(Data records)

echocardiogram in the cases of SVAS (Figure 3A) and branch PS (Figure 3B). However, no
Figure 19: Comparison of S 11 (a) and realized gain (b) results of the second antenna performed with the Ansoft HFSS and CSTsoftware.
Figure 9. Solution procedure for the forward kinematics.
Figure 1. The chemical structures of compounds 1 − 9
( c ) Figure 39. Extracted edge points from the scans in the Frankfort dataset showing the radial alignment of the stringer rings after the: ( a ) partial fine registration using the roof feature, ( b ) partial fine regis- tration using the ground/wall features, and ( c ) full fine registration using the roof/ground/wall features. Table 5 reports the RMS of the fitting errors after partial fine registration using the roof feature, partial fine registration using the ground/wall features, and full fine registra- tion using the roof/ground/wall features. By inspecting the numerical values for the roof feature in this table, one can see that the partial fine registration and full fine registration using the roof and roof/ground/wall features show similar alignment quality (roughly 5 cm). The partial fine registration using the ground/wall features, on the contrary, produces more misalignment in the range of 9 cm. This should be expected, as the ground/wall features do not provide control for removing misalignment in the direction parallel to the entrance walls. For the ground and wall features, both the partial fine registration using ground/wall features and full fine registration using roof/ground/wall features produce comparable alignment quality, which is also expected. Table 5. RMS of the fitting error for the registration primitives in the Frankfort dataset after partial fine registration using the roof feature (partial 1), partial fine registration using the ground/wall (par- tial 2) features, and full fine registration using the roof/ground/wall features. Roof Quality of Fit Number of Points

TASK TO CARRY OUT:
Output only the lines from the top of the entries through the one holding "Figure 19: Comparison", copied exactly.

RESPONSE:
echocardiogram in the cases of SVAS (Figure 3A) and branch PS (Figure 3B). However, no
Figure 19: Comparison of S 11 (a) and realized gain (b) results of the second antenna performed with the Ansoft HFSS and CSTsoftware.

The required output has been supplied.